Imagine two New York City voters who each ranked Andrew Yang first and Raymond McGuire second. One of them marked a third preference for Garcia. The other thought Adams was her third choice, but wasn’t sure and left the rest of her ballot blank.
As ballots were tabulated, the count revealed that neither Yang nor McGuire had enough support to win. So the ranked-choice voting algorithm set out to reassign their supporters’ ballots. The first voter’s ballot was transferred to Garcia. But our second voter’s influence was over. Since she gave no preference after Yang and McGuire, her ballot was exhausted.
Maybe this voter left her third-choice blank because she was genuinely indifferent. Or perhaps she had the beginnings of a preference for Adams and would have expressed it but for the burden of collecting the necessary information, something political scientists call “information costs.” In this scenario, Garcia would gain on Adams by one vote.
Suppose that, all across the city, the “information costs” of ranked-choice voting fell hardest on marginalized communities, and that these communities would have preferred Adams to Garcia. In such a scenario, ranked-choice voting would indeed deepen inequalities.
But is that how it actually works?
The first piece of this argument is hard to deny. Using ranked-choice voting requires voters to gather and consider a lot of information. Could you name a fourth choice in your jurisdiction’s most recent mayoral primary? The research confirms that ranking several candidates is challenging.
Scholars have also found that well-off White voters have more information about electoral politics, at least when asked trivia-style questions about how the government works and who holds office. But despite these background factors, no clear evidence suggests that the complexity of ranked-choice voting burdens disadvantaged voters.
In fact, one study found that San Francisco neighborhoods with more Black voters were more likely to complete full ranked-choice ballots. And when political scientist Joseph Coll asked 2020 Democratic primary voters to rank their top five candidates for president, he found no association between race and the number of candidates a respondent listed.
There is some evidence that ranked-choice voting’s complexity hurts voters with less education and income. When political scientist Nolan McCarty produced a report on Maine’s ranked-choice voting, he found that precincts with more voters who did not complete college had higher rates of incomplete ballots. And Coll’s survey of Democratic primary voters found that wealthier respondents ranked more choices.

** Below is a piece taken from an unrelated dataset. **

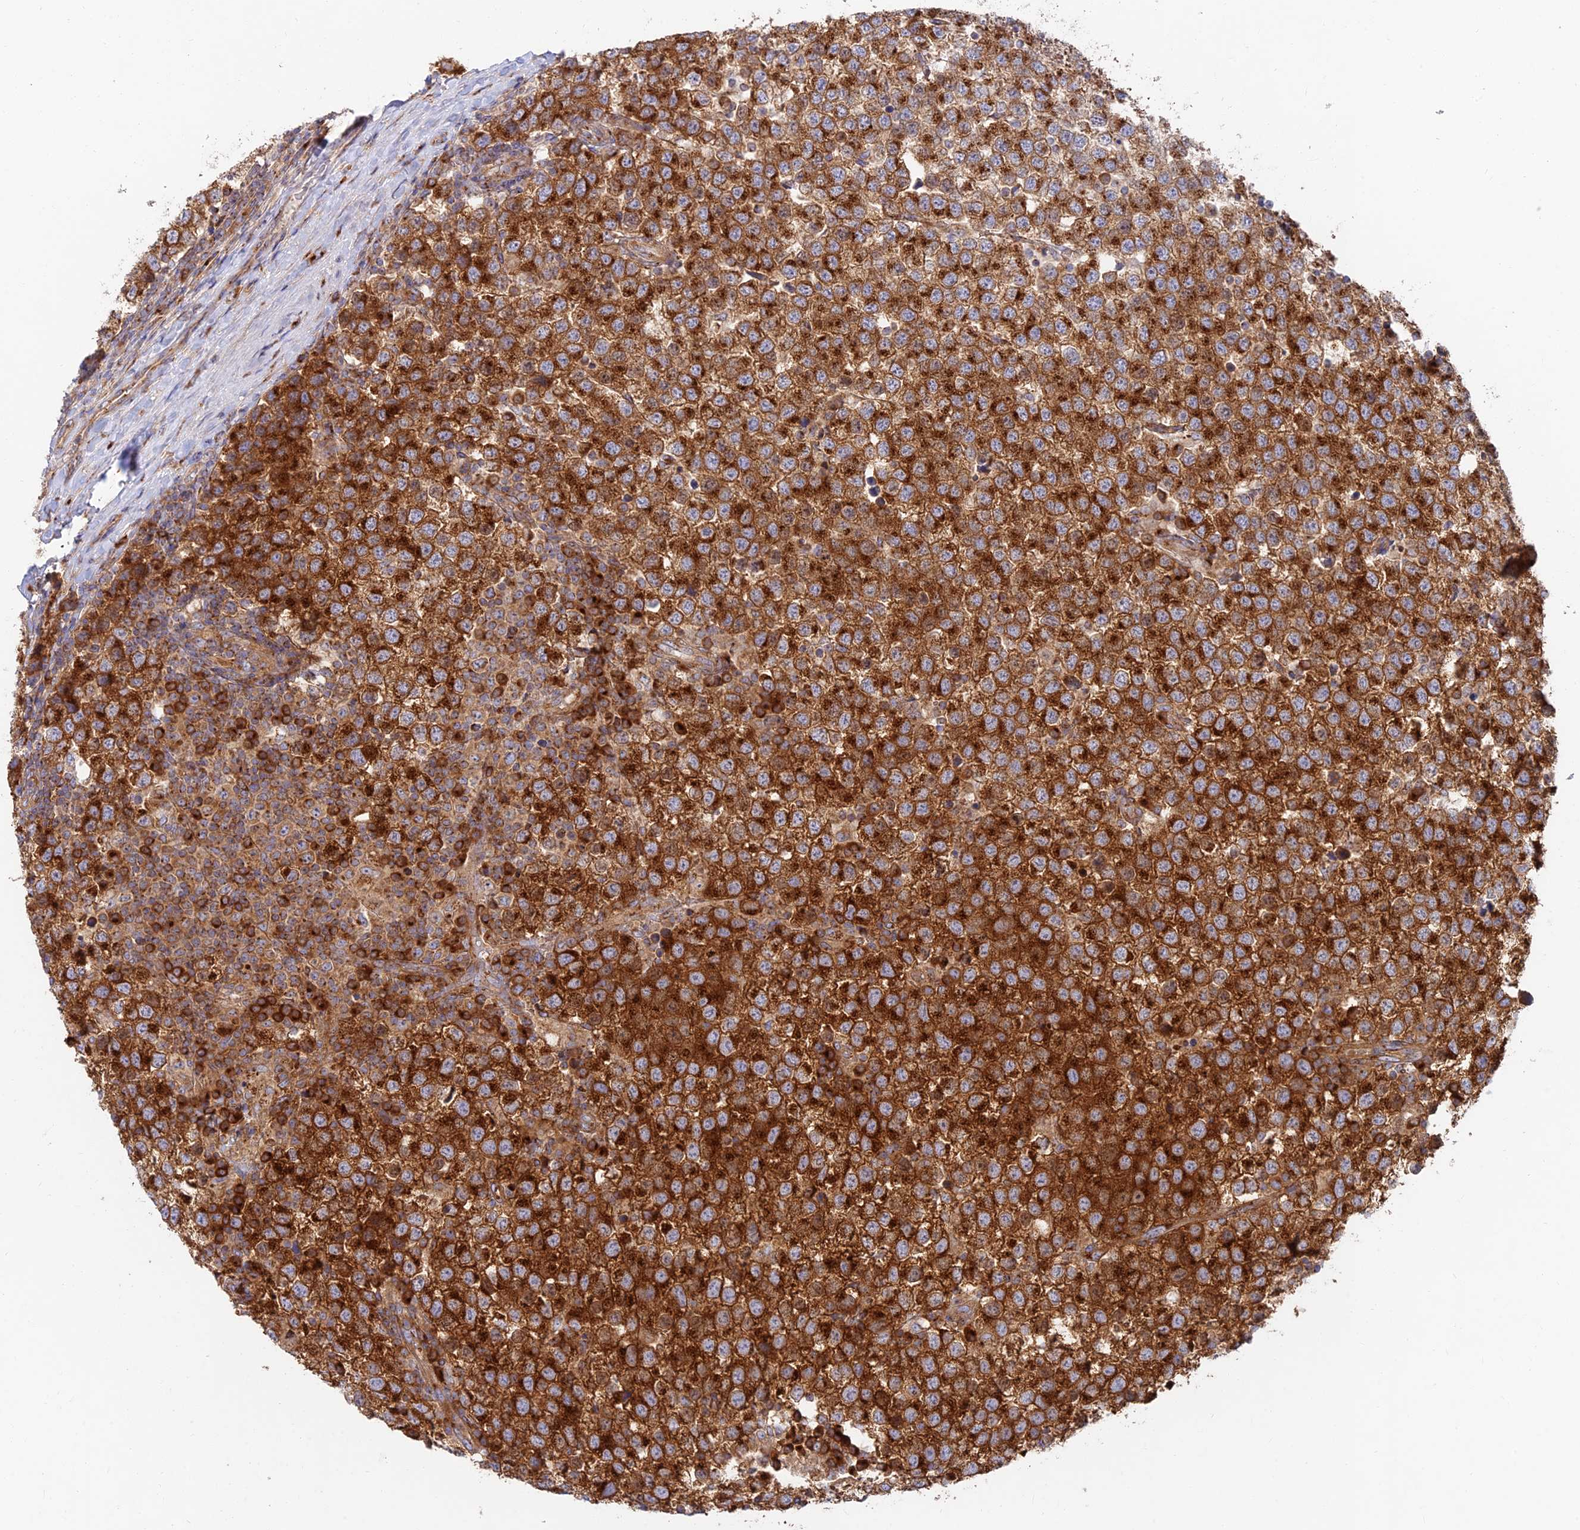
{"staining": {"intensity": "strong", "quantity": ">75%", "location": "cytoplasmic/membranous"}, "tissue": "testis cancer", "cell_type": "Tumor cells", "image_type": "cancer", "snomed": [{"axis": "morphology", "description": "Seminoma, NOS"}, {"axis": "topography", "description": "Testis"}], "caption": "High-magnification brightfield microscopy of testis seminoma stained with DAB (brown) and counterstained with hematoxylin (blue). tumor cells exhibit strong cytoplasmic/membranous expression is appreciated in approximately>75% of cells.", "gene": "GOLGA3", "patient": {"sex": "male", "age": 34}}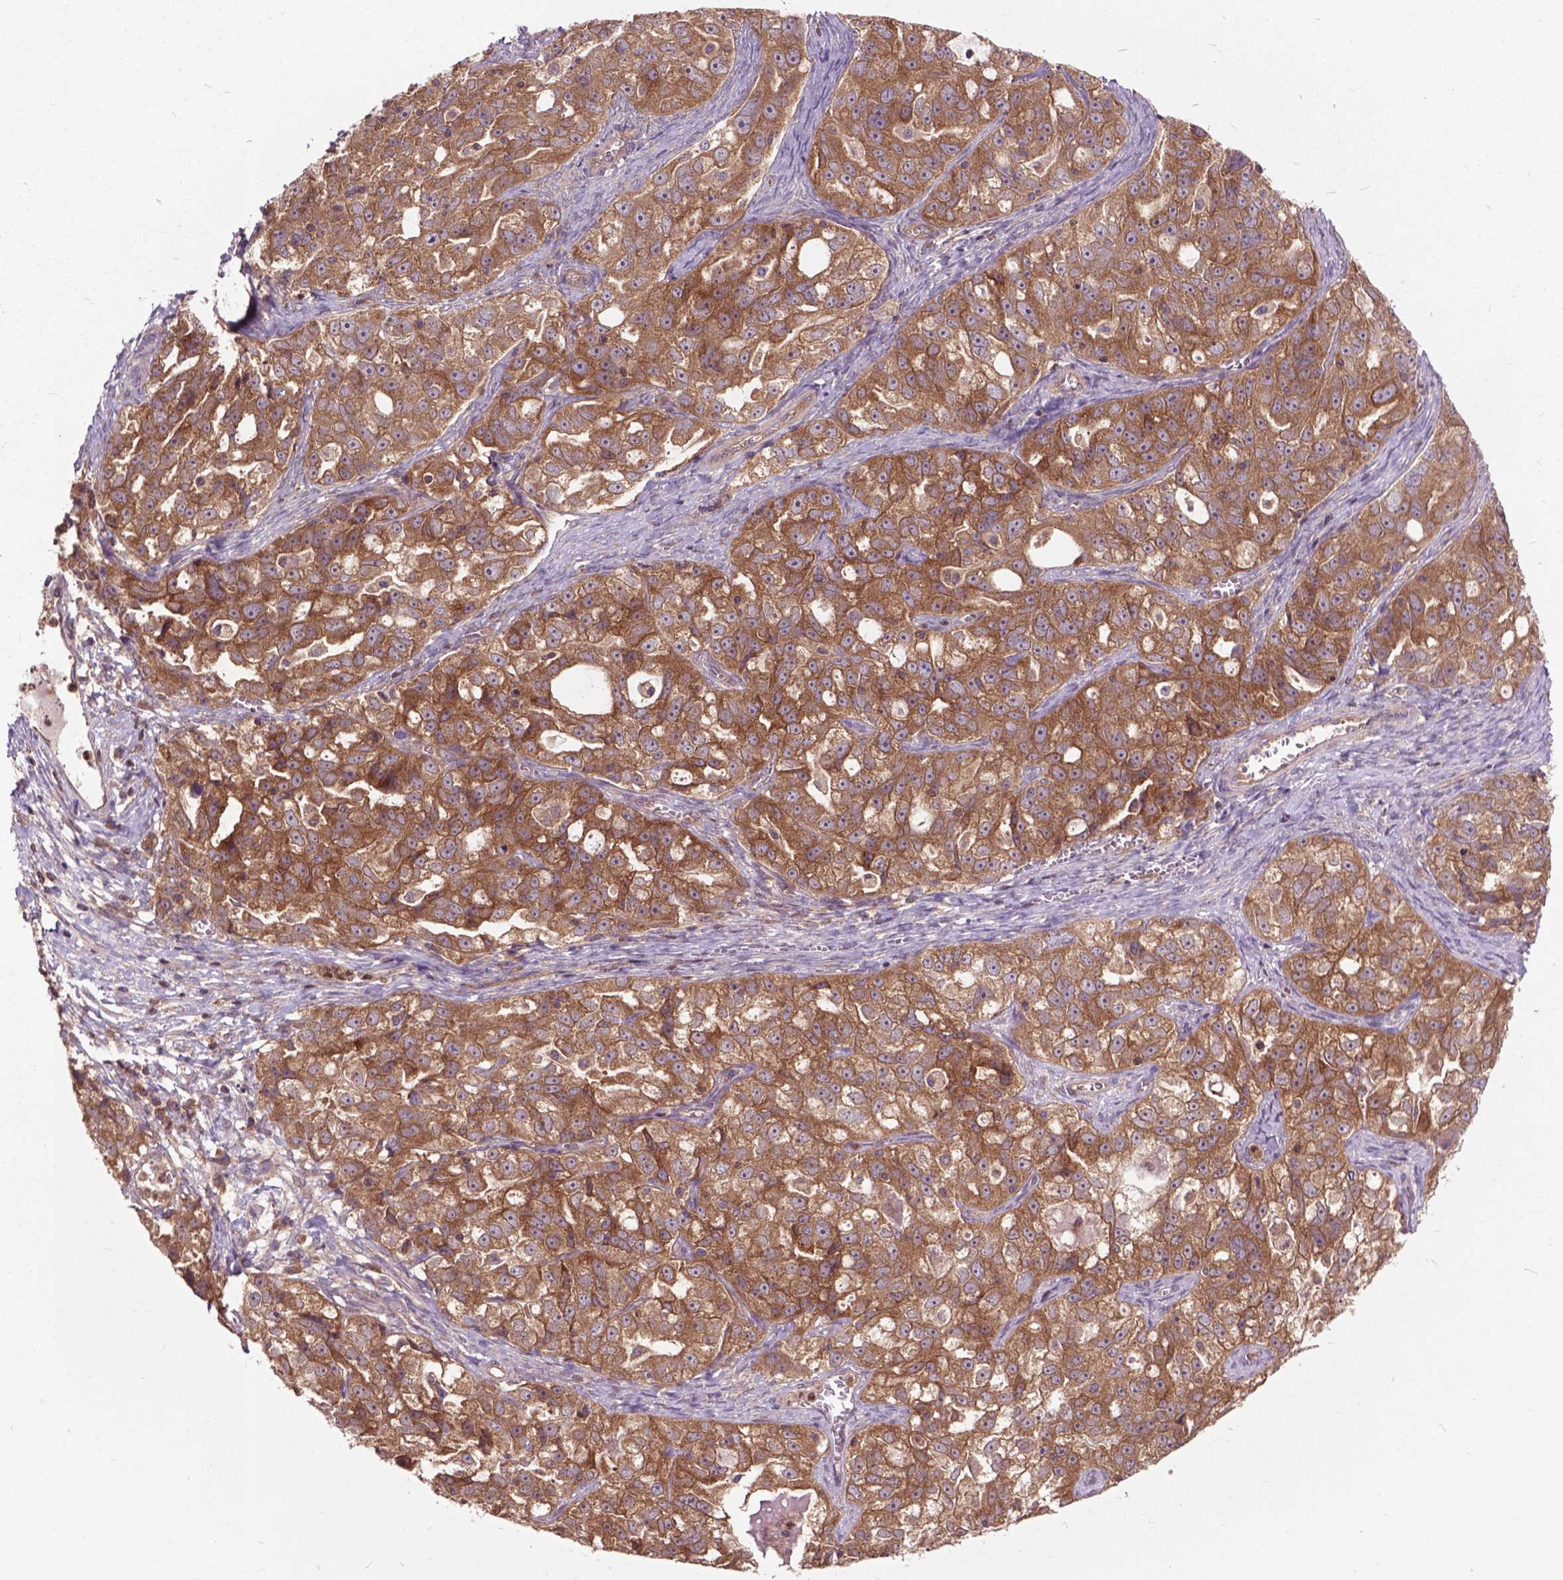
{"staining": {"intensity": "moderate", "quantity": ">75%", "location": "cytoplasmic/membranous"}, "tissue": "ovarian cancer", "cell_type": "Tumor cells", "image_type": "cancer", "snomed": [{"axis": "morphology", "description": "Cystadenocarcinoma, serous, NOS"}, {"axis": "topography", "description": "Ovary"}], "caption": "This is a photomicrograph of immunohistochemistry staining of ovarian serous cystadenocarcinoma, which shows moderate positivity in the cytoplasmic/membranous of tumor cells.", "gene": "ARAF", "patient": {"sex": "female", "age": 51}}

It’s possible that ranked-choice voting reinforces divisions along class but not racial lines. But the studies paint a somewhat inconsistent picture — and they rely on data of limited use. The data tell us how voters have used ranked-choice voting, not how they would use it in a world where the press, political parties and civic organizations fully adapt to the new ballot. Groups might learn to issue slates of endorsements that help voters connect their first preferences to down-ballot choices. We might ask whether voters could equitably use ranked choice under these circumstances, not only what voters have done in the past.
Let’s look at the big picture
Ranked-choice voting might be so complex that it reinforces inequality. Ranked-choice voting could also make our politics more egalitarian precisely because it asks for more information from voters.
For instance, as the Republican Party has tacked to the right on such issues as voting rights and immigration, it hasn’t faced a credible challenge from a new center-right party. Ranked-choice voting could make it easier for moderates to mount such an effort. In a general election that used ranked choice, if you wanted to vote for a new center-right party but still preferred Republicans to Democrats, you could rank a center-right candidate first and the Republican candidate second. Knowing that voters had more choices, the GOP might feel pressure to adopt more moderate stances.
Ranked-choice voting has pros and cons, as any election system does. As Americans decide whether it belongs in our push for a functioning democracy, we may wish to consider all its elements in concert.